(Records to process)
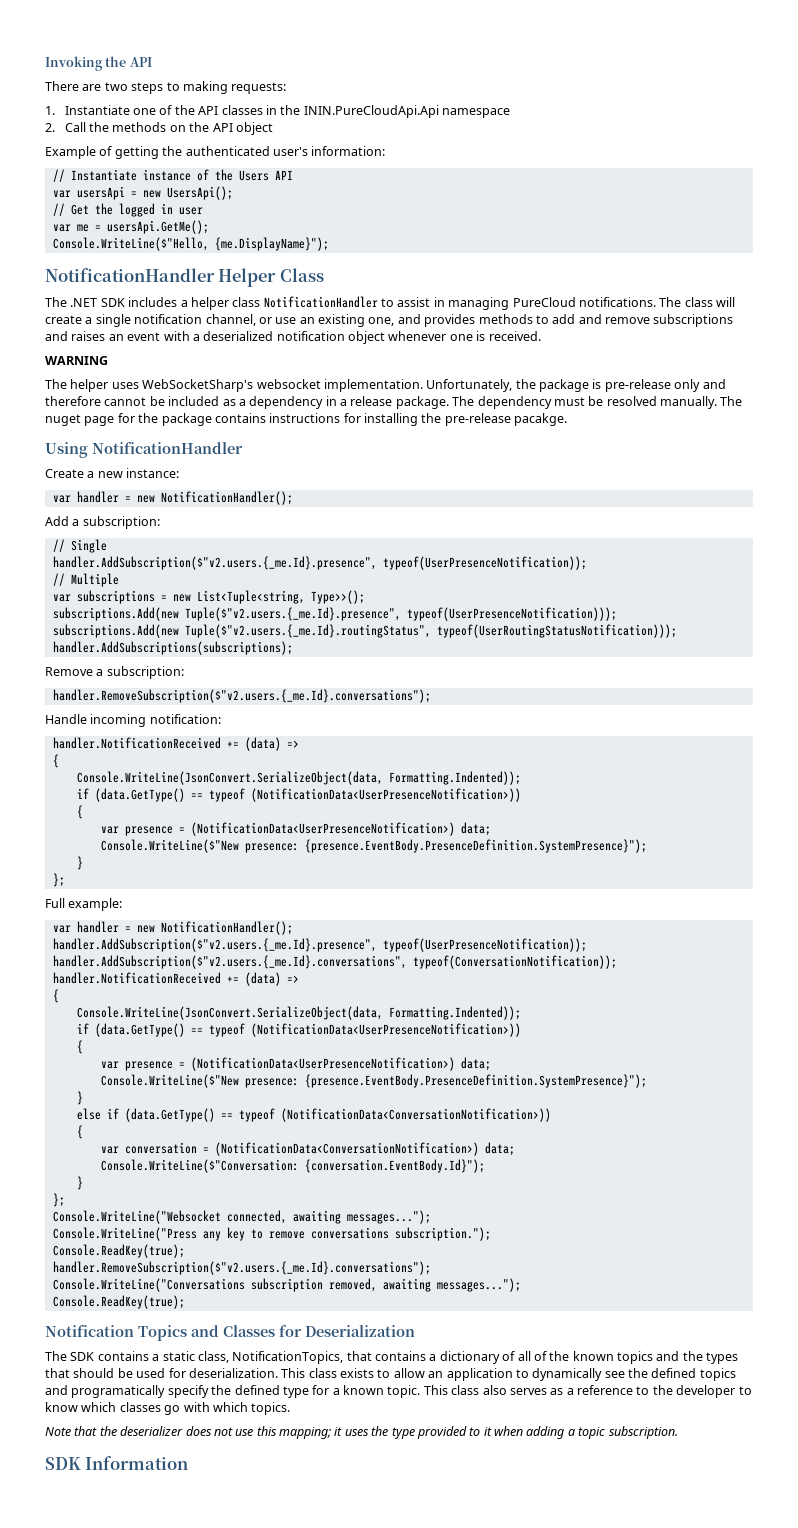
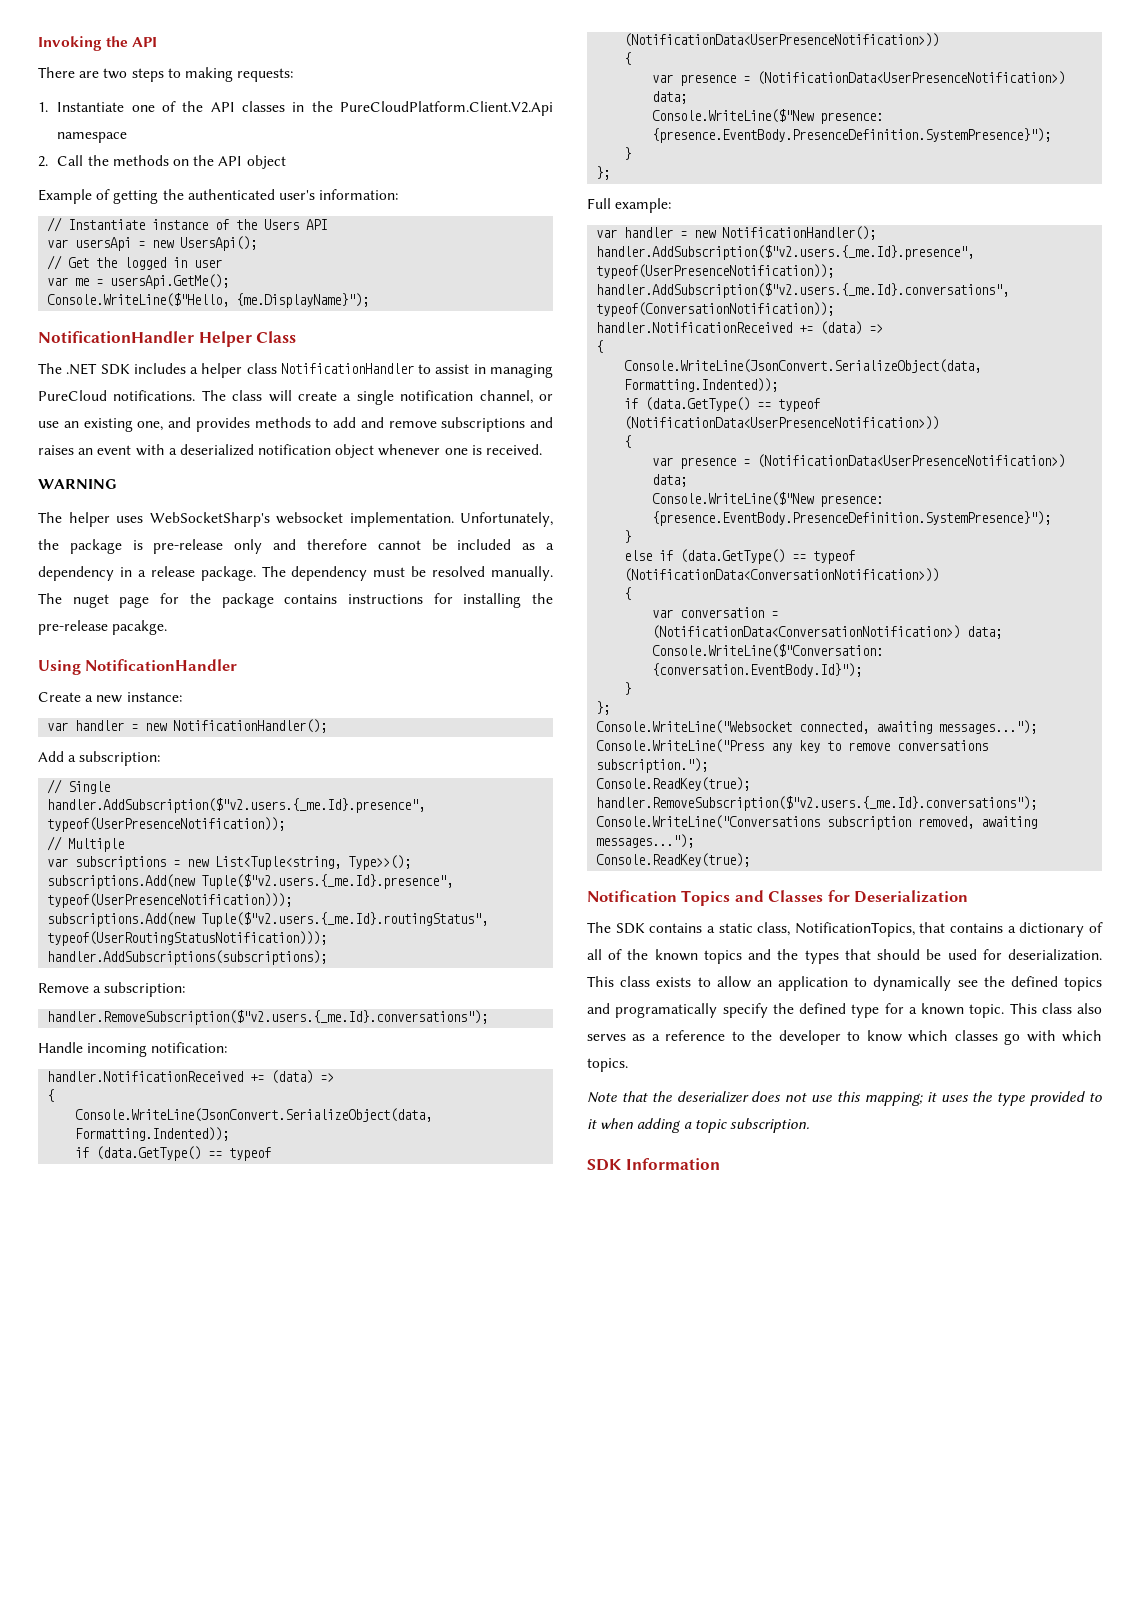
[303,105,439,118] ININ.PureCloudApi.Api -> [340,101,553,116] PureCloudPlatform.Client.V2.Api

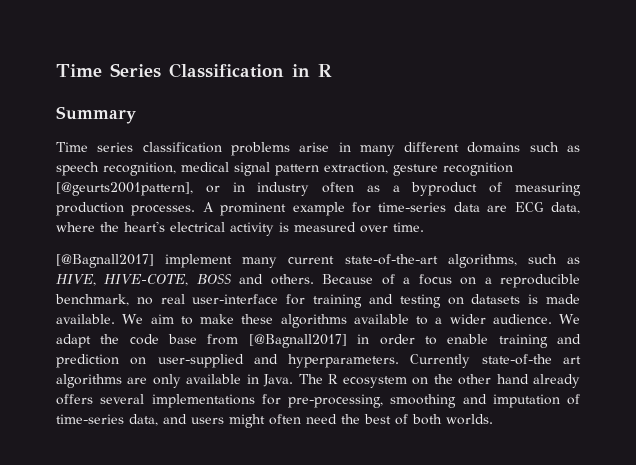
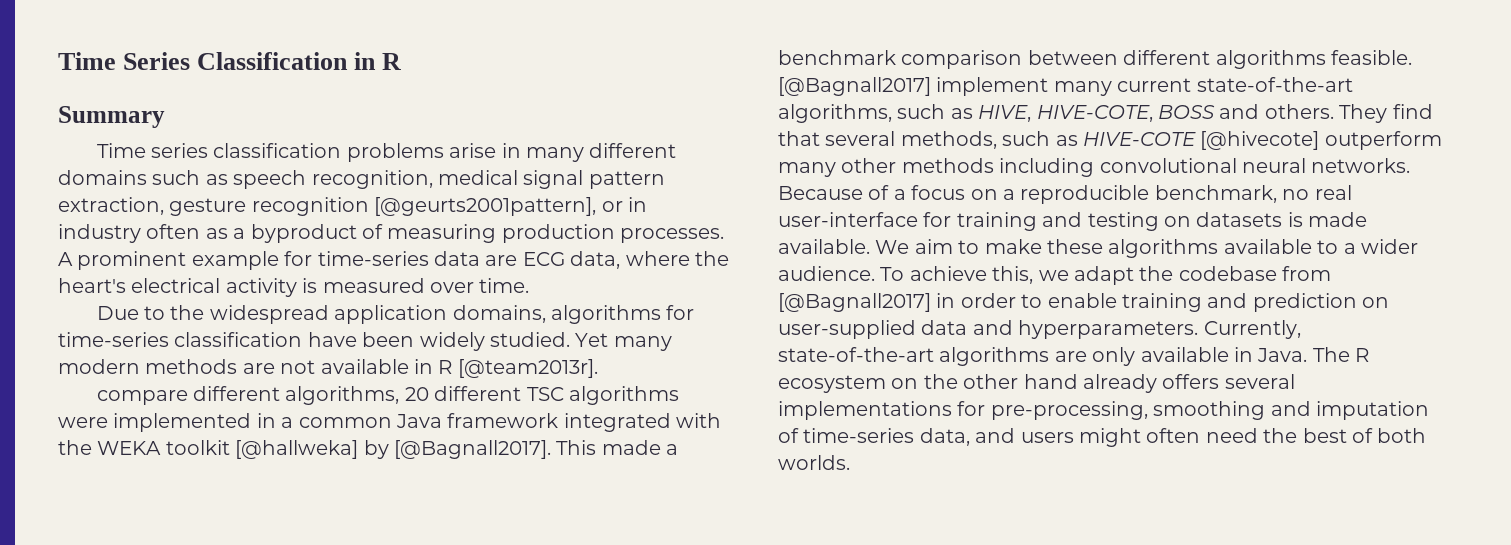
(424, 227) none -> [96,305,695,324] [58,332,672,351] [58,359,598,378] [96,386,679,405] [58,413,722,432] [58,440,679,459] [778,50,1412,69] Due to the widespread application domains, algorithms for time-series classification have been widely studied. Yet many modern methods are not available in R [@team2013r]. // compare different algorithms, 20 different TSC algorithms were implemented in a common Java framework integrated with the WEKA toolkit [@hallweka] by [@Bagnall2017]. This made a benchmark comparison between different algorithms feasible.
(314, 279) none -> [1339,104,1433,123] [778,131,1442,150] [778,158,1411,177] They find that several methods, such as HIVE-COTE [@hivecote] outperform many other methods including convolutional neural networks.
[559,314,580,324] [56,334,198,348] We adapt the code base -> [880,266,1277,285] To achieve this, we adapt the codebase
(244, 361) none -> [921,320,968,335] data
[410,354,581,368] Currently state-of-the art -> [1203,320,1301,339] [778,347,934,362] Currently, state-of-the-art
(End Records to process)
**Aim of the exercise**: Work through the records line by line and tally those that include the word "many". Give the number alone.

**Answer to this exercise**: 2